▸ **Work to be completed**
After locating the line with "Feb 03 2023" in the data that follows, return it and every later line exactly, up to and including the line with "Feb 01 2023".

▸ **Source material**
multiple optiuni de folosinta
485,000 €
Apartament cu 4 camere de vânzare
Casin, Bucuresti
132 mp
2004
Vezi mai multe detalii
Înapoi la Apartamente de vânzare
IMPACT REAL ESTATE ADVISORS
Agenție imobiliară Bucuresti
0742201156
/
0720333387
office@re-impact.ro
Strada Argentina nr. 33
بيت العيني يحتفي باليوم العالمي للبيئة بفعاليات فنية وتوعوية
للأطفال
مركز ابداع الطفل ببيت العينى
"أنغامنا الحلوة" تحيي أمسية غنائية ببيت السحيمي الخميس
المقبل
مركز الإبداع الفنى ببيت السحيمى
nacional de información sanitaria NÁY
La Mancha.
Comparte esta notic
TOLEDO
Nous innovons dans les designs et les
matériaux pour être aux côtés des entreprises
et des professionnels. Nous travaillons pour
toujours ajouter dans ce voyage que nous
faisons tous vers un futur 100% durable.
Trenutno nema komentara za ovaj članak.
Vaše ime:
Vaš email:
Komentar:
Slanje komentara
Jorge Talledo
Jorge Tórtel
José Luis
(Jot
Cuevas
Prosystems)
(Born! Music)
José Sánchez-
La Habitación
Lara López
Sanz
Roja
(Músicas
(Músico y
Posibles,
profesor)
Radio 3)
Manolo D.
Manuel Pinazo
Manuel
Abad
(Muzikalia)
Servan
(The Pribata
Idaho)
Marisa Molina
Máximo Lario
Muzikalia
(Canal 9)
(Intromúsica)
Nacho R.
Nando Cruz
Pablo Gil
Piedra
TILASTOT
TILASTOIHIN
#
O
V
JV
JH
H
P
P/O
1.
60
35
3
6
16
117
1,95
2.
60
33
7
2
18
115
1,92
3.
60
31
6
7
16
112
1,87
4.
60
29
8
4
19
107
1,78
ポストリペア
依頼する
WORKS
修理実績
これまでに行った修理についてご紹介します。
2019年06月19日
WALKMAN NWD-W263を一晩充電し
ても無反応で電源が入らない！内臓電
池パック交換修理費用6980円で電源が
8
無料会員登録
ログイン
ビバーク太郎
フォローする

--

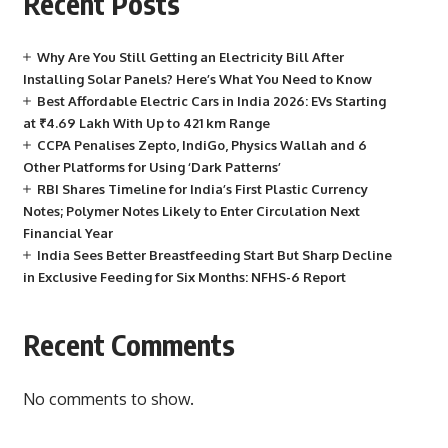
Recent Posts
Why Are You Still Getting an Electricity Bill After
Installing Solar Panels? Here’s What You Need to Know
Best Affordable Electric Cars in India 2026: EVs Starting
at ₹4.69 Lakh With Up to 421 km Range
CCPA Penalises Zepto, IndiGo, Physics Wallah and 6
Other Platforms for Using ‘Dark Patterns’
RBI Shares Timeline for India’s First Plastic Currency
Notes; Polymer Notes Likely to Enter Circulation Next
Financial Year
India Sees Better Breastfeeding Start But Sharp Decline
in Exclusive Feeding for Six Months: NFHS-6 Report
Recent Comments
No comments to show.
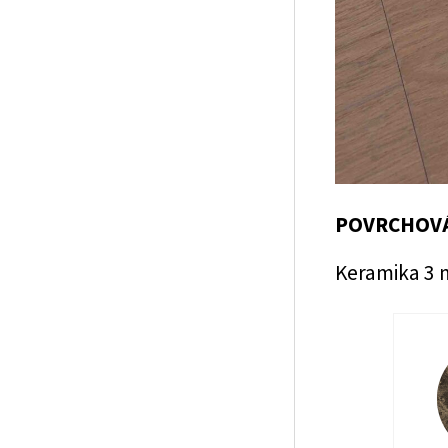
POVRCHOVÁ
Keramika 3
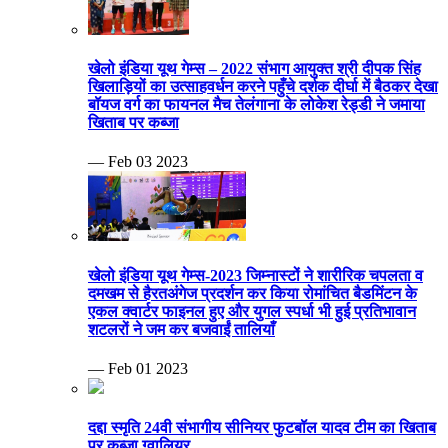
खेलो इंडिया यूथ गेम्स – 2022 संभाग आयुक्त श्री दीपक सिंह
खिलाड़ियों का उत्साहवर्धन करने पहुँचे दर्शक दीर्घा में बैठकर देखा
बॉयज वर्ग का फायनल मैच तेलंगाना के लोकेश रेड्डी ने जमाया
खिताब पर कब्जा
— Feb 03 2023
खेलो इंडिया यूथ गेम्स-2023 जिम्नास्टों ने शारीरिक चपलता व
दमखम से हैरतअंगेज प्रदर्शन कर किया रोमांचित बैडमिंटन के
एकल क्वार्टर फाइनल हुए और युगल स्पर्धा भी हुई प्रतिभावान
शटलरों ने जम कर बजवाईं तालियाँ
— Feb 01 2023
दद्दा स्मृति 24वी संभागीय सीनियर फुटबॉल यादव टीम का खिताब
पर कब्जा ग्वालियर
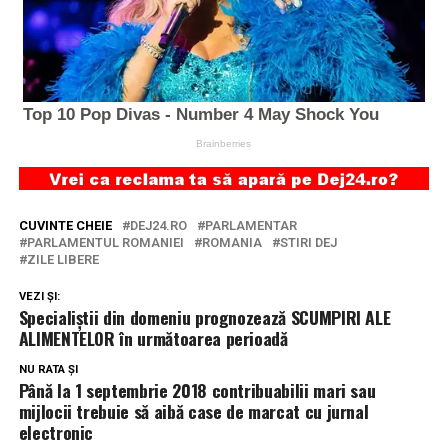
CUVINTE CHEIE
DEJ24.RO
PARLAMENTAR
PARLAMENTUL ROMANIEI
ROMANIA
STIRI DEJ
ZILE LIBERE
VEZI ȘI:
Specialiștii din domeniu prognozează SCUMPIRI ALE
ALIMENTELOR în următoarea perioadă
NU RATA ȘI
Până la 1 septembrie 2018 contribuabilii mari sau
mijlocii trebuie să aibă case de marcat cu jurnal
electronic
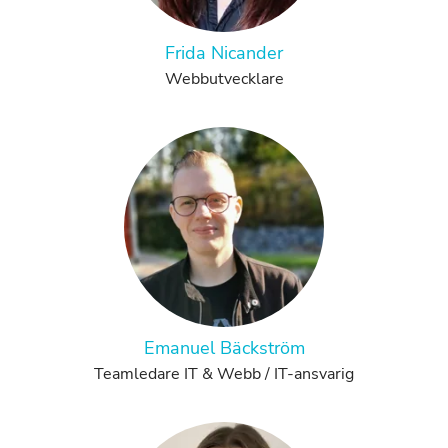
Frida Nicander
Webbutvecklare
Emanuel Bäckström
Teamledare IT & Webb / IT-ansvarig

...

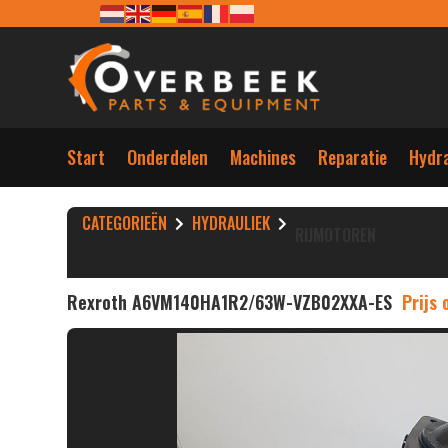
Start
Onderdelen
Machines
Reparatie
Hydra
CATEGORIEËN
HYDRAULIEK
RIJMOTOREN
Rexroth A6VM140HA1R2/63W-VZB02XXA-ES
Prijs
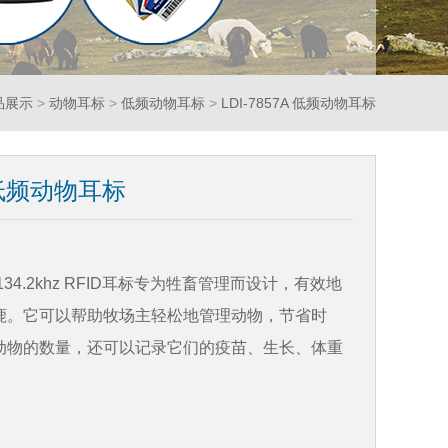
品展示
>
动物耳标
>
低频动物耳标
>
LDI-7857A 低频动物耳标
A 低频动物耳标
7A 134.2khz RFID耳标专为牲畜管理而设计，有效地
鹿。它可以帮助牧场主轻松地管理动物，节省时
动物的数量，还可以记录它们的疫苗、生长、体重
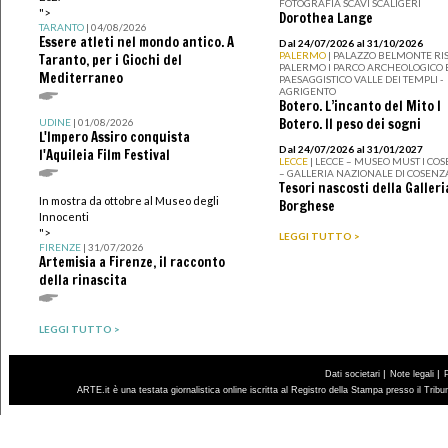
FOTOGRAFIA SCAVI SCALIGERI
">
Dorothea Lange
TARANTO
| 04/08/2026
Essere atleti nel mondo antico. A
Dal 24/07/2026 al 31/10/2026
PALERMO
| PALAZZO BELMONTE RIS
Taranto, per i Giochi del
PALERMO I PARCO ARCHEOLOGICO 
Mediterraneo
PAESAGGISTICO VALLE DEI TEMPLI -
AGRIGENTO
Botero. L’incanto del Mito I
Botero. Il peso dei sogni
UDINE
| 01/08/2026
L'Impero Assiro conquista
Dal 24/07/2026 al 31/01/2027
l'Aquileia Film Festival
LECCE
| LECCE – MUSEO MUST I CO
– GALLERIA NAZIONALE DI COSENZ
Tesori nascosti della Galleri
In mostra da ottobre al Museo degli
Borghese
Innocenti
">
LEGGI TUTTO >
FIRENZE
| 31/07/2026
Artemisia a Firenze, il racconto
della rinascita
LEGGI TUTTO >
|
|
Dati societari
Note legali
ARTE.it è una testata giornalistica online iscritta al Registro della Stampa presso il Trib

▸ **Response box**
— Feb 03 2023
खेलो इंडिया यूथ गेम्स-2023 जिम्नास्टों ने शारीरिक चपलता व
दमखम से हैरतअंगेज प्रदर्शन कर किया रोमांचित बैडमिंटन के
एकल क्वार्टर फाइनल हुए और युगल स्पर्धा भी हुई प्रतिभावान
शटलरों ने जम कर बजवाईं तालियाँ
— Feb 01 2023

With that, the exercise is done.